In August 2013 I published the book: Exposing Vulnerable People to Euthanasia and Assisted Suicide which examined the data from the Netherlands and Belgian euthanasia studies. The purpose of the book was to warn the world that the legalizing euthanasia did not eliminate medical homicide, that in fact normalizing euthanasia appeared to increase the number of medical homicides.

Exposing Vulnerable People concluded that - when an assisted death was done "outside of the parameters of the law" that the death was rarely reported.

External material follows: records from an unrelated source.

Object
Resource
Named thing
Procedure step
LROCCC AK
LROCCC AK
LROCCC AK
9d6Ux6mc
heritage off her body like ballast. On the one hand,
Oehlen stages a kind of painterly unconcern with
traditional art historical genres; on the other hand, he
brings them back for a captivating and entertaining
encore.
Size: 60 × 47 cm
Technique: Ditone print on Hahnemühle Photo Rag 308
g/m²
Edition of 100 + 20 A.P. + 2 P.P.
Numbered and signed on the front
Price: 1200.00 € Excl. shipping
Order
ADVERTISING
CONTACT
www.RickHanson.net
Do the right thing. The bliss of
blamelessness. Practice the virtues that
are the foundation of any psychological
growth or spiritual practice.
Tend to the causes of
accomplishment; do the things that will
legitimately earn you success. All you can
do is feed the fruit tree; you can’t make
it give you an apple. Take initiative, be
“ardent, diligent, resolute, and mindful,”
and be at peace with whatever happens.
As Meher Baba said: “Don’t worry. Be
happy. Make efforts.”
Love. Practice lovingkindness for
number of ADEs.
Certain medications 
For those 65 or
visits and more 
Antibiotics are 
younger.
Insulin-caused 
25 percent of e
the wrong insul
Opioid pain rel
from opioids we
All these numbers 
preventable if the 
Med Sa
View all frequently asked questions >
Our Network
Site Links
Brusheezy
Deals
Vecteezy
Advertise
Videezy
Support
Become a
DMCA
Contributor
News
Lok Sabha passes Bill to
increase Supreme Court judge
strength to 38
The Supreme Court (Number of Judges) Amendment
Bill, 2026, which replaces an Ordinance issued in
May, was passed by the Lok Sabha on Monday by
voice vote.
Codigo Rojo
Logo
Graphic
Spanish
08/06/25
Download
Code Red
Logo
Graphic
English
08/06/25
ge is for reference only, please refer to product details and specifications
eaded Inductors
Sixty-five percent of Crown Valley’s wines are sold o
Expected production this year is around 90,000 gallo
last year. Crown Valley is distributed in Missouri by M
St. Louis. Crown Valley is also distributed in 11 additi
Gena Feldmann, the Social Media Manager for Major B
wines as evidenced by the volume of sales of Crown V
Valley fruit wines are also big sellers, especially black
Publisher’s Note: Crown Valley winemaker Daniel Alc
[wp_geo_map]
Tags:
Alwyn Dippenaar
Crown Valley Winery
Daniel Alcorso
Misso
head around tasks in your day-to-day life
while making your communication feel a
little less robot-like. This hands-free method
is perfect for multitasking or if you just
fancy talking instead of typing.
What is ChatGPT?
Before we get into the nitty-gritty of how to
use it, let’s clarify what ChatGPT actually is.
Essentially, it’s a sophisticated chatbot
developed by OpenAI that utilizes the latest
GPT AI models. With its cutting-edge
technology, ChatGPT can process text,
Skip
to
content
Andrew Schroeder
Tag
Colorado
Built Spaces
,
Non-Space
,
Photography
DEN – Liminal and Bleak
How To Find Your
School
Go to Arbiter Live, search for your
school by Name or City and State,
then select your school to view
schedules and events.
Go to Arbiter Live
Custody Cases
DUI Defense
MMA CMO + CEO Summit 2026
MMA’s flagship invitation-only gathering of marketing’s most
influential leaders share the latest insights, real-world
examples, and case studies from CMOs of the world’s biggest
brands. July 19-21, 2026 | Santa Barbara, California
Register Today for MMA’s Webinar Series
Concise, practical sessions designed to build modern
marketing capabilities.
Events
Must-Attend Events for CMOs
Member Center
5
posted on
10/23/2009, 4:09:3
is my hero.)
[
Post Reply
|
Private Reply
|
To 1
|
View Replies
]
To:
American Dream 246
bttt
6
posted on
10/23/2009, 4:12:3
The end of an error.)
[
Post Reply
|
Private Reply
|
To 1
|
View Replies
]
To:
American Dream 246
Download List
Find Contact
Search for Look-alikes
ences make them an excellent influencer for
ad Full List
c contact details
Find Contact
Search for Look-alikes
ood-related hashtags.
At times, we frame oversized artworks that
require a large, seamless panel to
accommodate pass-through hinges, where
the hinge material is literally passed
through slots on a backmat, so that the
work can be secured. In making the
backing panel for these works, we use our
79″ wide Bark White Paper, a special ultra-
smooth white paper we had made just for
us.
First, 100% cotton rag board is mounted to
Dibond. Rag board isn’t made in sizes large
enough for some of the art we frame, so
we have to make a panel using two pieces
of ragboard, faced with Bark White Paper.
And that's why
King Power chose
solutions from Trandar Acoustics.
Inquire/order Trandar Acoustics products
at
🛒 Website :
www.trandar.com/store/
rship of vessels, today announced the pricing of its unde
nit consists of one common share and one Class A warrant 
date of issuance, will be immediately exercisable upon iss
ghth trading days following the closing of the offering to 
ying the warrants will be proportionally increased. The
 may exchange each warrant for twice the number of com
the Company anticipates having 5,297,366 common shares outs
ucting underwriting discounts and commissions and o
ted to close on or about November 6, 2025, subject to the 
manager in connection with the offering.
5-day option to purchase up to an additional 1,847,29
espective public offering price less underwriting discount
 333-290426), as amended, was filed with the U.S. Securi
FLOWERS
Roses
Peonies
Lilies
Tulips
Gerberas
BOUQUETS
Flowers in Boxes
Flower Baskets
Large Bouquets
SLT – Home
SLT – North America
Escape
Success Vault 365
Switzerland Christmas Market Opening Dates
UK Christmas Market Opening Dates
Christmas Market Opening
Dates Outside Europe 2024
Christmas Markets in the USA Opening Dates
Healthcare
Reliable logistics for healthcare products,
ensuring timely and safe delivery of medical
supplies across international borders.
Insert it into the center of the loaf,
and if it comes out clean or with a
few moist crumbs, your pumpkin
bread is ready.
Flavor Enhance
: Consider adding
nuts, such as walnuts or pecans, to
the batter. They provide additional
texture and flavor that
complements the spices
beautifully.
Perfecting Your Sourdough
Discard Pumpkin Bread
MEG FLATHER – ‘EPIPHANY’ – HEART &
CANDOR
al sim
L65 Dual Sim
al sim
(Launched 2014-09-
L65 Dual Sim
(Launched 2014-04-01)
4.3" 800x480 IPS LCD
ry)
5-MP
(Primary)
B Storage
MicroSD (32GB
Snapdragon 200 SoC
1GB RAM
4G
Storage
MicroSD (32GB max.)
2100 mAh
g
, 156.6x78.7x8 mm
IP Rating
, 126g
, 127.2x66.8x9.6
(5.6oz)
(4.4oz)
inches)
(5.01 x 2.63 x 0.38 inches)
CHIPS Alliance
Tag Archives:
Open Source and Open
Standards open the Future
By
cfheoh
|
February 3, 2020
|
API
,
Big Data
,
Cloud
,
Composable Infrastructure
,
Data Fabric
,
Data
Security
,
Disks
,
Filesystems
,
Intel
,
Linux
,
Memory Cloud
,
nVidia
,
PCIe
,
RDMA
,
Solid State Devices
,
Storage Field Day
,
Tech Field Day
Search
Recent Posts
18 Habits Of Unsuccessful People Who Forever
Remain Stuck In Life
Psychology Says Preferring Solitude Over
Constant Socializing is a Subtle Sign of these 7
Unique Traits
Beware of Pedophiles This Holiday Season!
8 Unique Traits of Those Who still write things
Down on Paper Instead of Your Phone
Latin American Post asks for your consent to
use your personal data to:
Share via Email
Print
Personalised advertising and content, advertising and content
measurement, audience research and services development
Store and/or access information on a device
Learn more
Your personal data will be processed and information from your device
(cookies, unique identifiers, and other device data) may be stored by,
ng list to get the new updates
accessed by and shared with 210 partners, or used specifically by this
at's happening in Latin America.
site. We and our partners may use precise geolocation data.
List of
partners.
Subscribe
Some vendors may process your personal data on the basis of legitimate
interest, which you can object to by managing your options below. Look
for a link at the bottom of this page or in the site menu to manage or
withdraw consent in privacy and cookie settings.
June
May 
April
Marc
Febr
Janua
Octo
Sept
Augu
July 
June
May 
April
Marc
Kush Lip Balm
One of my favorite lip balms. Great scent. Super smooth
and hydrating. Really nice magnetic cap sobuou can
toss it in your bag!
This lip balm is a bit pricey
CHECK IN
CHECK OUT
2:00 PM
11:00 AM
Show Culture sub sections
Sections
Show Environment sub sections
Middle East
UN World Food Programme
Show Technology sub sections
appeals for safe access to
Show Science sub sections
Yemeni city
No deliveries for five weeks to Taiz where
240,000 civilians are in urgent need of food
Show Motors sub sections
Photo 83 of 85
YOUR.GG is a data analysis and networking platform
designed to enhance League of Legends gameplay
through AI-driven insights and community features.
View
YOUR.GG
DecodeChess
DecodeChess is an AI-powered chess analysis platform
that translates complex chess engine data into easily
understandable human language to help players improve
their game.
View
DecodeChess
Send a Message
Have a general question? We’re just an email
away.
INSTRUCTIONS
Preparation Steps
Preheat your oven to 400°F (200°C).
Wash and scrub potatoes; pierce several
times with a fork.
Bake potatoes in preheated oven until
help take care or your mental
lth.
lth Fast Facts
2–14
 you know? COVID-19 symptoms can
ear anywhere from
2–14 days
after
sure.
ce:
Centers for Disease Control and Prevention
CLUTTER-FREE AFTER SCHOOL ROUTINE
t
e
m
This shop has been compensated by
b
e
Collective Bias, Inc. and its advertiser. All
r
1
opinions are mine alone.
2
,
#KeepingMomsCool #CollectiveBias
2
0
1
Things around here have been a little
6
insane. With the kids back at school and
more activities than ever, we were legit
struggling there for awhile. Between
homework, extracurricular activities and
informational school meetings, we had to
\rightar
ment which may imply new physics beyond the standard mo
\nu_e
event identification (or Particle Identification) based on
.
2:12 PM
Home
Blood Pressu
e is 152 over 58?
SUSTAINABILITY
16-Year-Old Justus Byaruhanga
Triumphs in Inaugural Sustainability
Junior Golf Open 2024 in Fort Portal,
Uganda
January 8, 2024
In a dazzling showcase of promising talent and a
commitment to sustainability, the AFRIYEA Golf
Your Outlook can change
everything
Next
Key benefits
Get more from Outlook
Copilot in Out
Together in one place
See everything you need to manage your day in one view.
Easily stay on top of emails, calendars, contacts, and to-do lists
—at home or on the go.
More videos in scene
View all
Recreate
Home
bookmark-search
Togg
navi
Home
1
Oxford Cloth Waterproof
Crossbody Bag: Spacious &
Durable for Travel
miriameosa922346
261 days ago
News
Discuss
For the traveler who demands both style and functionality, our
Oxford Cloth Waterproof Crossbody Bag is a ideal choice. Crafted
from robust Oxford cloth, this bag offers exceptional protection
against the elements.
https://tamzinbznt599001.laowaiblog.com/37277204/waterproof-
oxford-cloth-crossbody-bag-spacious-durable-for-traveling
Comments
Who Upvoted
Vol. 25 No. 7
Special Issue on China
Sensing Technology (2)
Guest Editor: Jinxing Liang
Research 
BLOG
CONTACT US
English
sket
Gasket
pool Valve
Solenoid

It is likely that, if the researchers closely examined the 517 life-ending without request assisted deaths in 2021 they would likely find that most of these deaths were not reported.

Exposing Vulnerable People also concluded that the majority of LAWER deaths were done in a hospital to an incompetent person who was unable to consent. 

Without a data breakdown of the 2021 study data I cannot assume a similar conclusion but earlier data clearly indicated this reality.

I found it interesting that unlike the previous Netherlands government death studies (every 5 years), there was no analysis of the data which is why I am writing this article in 2025.

The 2021 Netherlands study proves that euthanasia deaths without explicit request or consent continues to happen and that more than 20% of the Netherlands euthanasia deaths continue to be not reported.

The data from the study should also ask the question, is there a similar phenomenon of killing patients without explicit request or consent happening in Canada or other countries and it should ask how many unreported euthanasia deaths happen in Canada and other countries? A study needs to be commissioned by neutral researchers to determine the answers to these questions.

Legalizing euthanasia and assisted suicide does not eliminate the phenomenon of medical homicide and the normalization of euthanasia seems to justify these acts.